The surge of LLM models and their impact on Tagmatic
ChatGPT and LLMs in general have recently come into the public eye with a bang, and for good reasons: they represent a real opportunity to democratise access to machine intelligence for organisations and private individuals alike.
Beyond the current overhyped enthusiasm, and barring substantial obstacles that might be introduced at legislative level, we are about to witness substantial investment into the development and adoption of a plethora of plugins, platforms, APIs and services that leverage LLMs in one way or another.
At Data Language, we have simultaneously embraced the innovation opportunities as well as initiated an ongoing process for establishing whether LLMs might pose a disruptive risk to the business viability of our own products - Tagmatic in particular.
In their current form, LLMs appear to be unsuitable for business critical applications, particularly when deployed on tasks other than those focussed on generative capabilities.
Both OpenIA’s ChatGPT and Google’s Bard tend to (i) hallucinate, (ii) have architectural constraints with regard to the amount of context (ie memory) they can hold, and (iii) in general struggle to be constrained by external business logic. This may change in future, but given the very nature of how generative models work, these limitations are likely to persist to some degree.
Right now, some of these challenges may be mitigated by going down the “fine tuning” of the models - effectively specialising the base language models to behave in a given, business-specific fashion. This in turn implies, from a business perspective:
- Need to deploy resources (in-house or otherwise) to implement the fine tuning
- Need to source training data, and ensure it is of appropriate quality
- Need to source test data, necessary to evaluate the models’ output
- Depending on whether the base model to fine tune is remote (eg OpenAI’s, Google’s, ..) or private, there will be constraints to take into account, be legal, technical, or both.
- Businesses prepared to go down the fine tuning route, already have that option available. Open source transformers-based language models (eg BERT) have been around for years and can be trained to perform classification, sentiment analysis, question/answering, etc… Companies that have discarded that option due to the high Total Cost of Ownership have little reason to jump on the fine tuning of LLMs now.
- There is no guarantee that the new, fine tuned LLM would perform better and/or have a lower TCO of alternative solutions.
From a Tagmatic point of view, while obviously acknowledging the potential threat posed by a new breed of models, we remain convinced our product remains the best choice for organisations requiring a flexible, robust, enterprise-grade content classification solution:
- Our tests using IAB taxonomy showed ChatGPT to perform substantially worse than Tagmatic on a mere Precision/Recall level, even before hallucinations and inability to restrict tags to a custom set are taken into account.
- Tagmatic ability to perform real-time training and acknowledgement of new tags, is something unachievable with standard fine-tuning training, which are typically monolithic (the whole model needs to be retrained).
- Clients like NewsUK, currently see their Tagmatic model refreshing itself thousands of times daily!
- We have yet to see competitors score higher accuracy metrics. In fact, when compared to the likes of Google NLP the difference in output is stark.
- Tagmatic offers seamless, real-time, out of the box connectors to Data Graphs, making it the obvious choice for clients using Data Graphs as their knowledge repository. The sync’ing of the two systems is crucial for offering internal consistency of taxonomies.
- The Tagmatic analytics dashboard allows both business, editorial, and technical stakeholders to have a transparent view of the model’s performances, intercept trends, and isolate potential decays on a per-tag basis. Again, this is a critical component of onboarding AI at enterprise level that needs implementing one way or another: build-your-own is almost always the less convenient option
- Tagmatic comes with a set of options and configurations that can be tailored to suit the specific behaviour to be achieved. Again, this is not something widely available elsewhere.
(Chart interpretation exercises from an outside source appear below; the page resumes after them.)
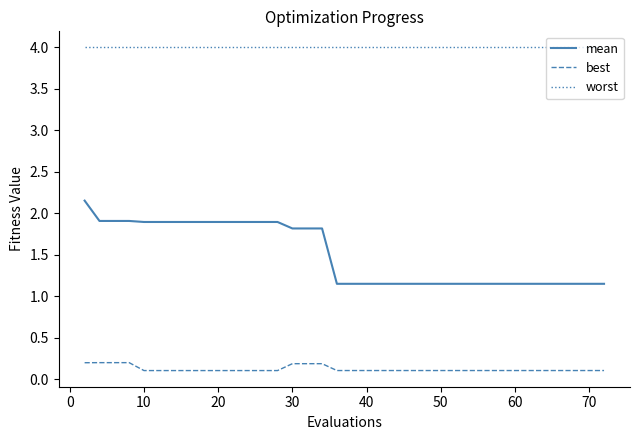

Which series has the largest range (max minus min)?

mean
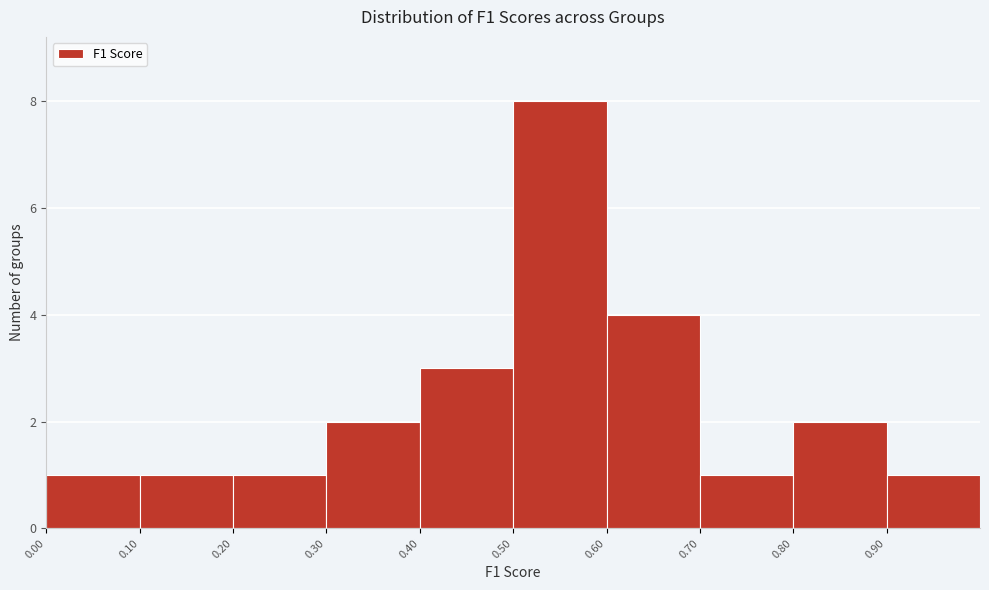

Reading left to right, list every bar in this chart as the range it spans on the x-axis followed by its height. The values are not printed on the chart, so give them approximately, as read against the axis.

0.0 to 0.1: 1
0.1 to 0.2: 1
0.2 to 0.3: 1
0.3 to 0.4: 2
0.4 to 0.5: 3
0.5 to 0.6: 8
0.6 to 0.7: 4
0.7 to 0.8: 1
0.8 to 0.9: 2
0.9 to 1.0: 1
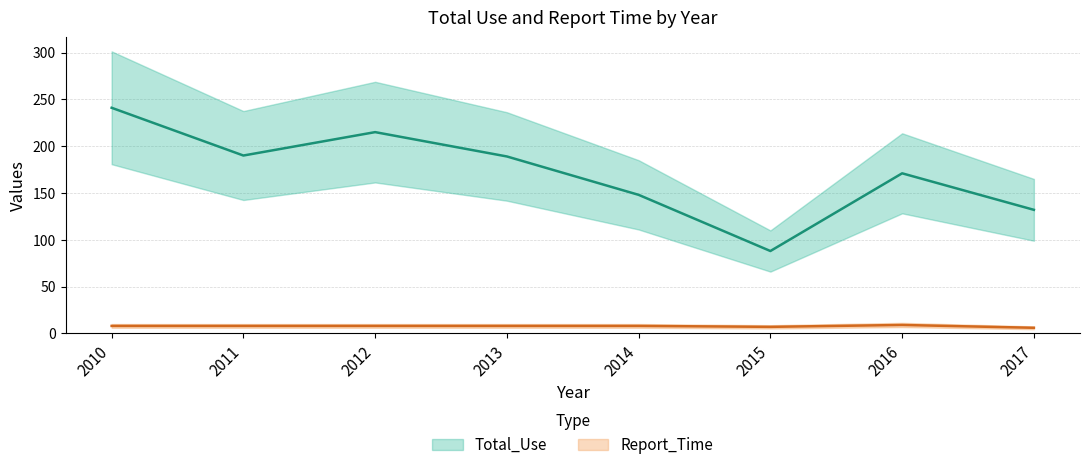

Reading left to right, transcribe all the data shown in this chart.

Total_Use: 241	190	215	189	148	88	171	132
Report_Time: 8	8	8	8	8	7	9	6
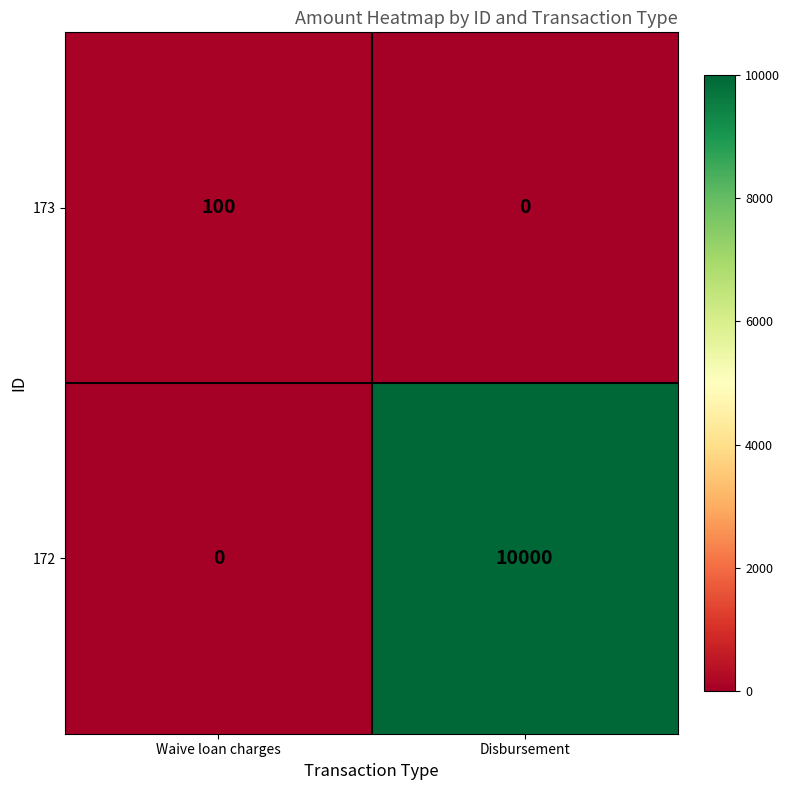

Which series has the largest total across all categories?

172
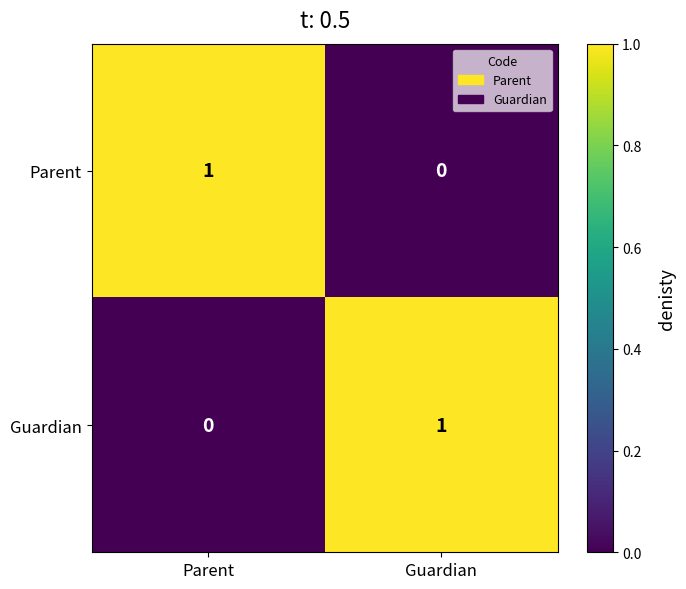

Which category has the lowest value in the Parent series?

Guardian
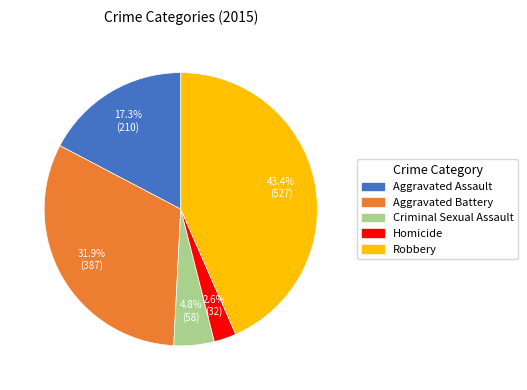

What is the ratio of the value at Aggravated Battery to the value at Robbery?

0.7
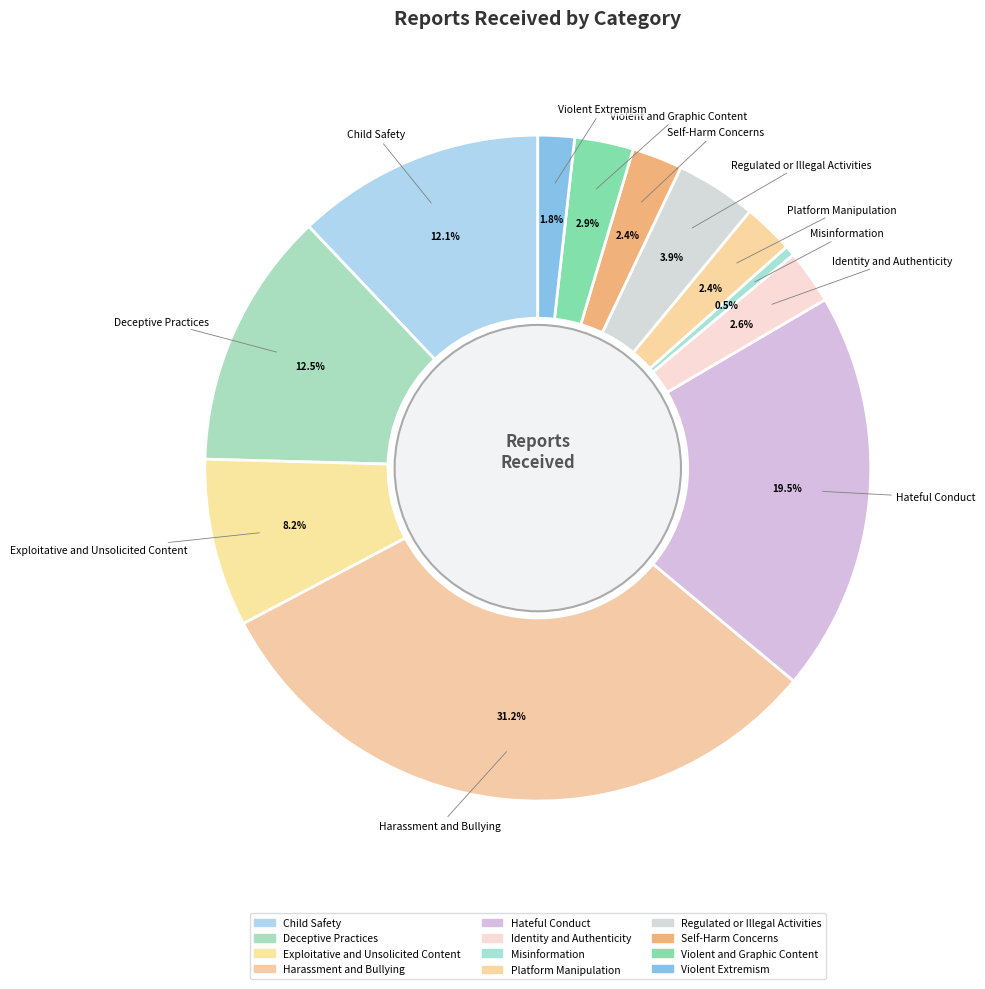

Count the number of slices in the pie.

12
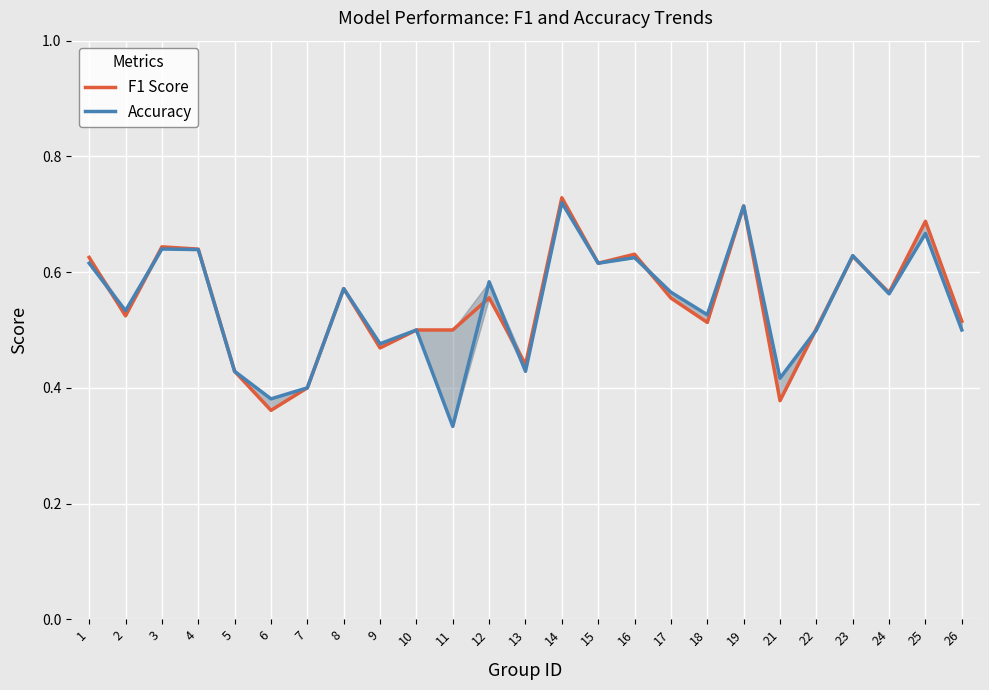

True or false: Accuracy and F1 Score intersect in this chart.

True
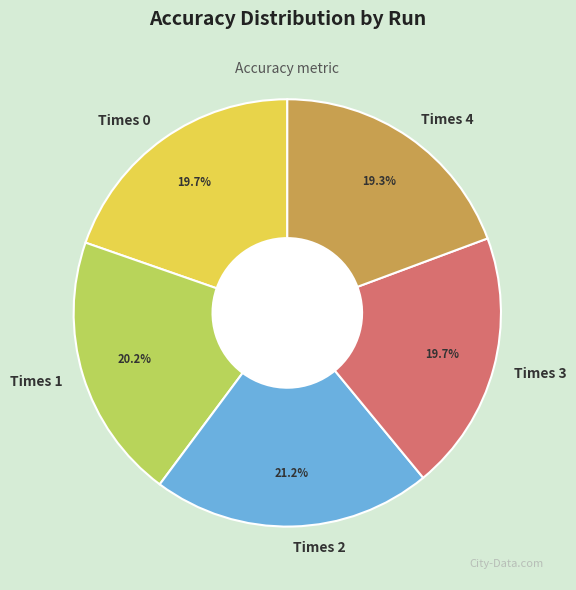

How many slices are in this pie chart?

5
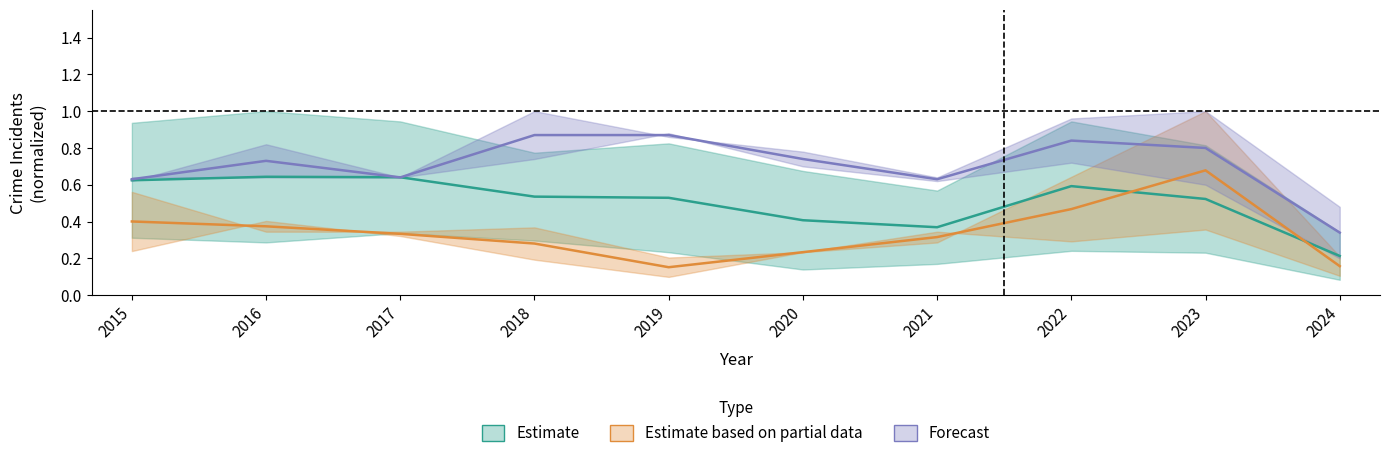

What are all the series names shown in the legend?

Estimate, Estimate based on partial data, Forecast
- From an infosec perspective, Tagmatic has been designed to offer complete isolation between different clients’ instances, providing a completely ring-fenced environment.
- Last but not least, the team behind Tagmatic have a deep understanding of the publishing sector, having both been part of, and worked with, the industry for a number of years (BBC, Telegraph, NewsCorp, Springer, TV2, Financial Times, Euromoney, etc..)
In conclusion, we at Data Language are confident that Tagmatic is here to stay for the long run and offers fantastic value to its users: its unique architecture, high performances, and licensing model set it apart from other implementations (including LLM based) and make it an extremely strong choice in the text classification services landscape.
As always, we remain committed to our primary objective in all clients’ engagement: deliver the expert advice and solutions in their best interests. In this spirit, we do encourage our Tagmatic clients to explore novel technologies and services, compare results, and look beyond the current hype to convince themselves they remain at the forefront of innovation through the use of best in class products and services.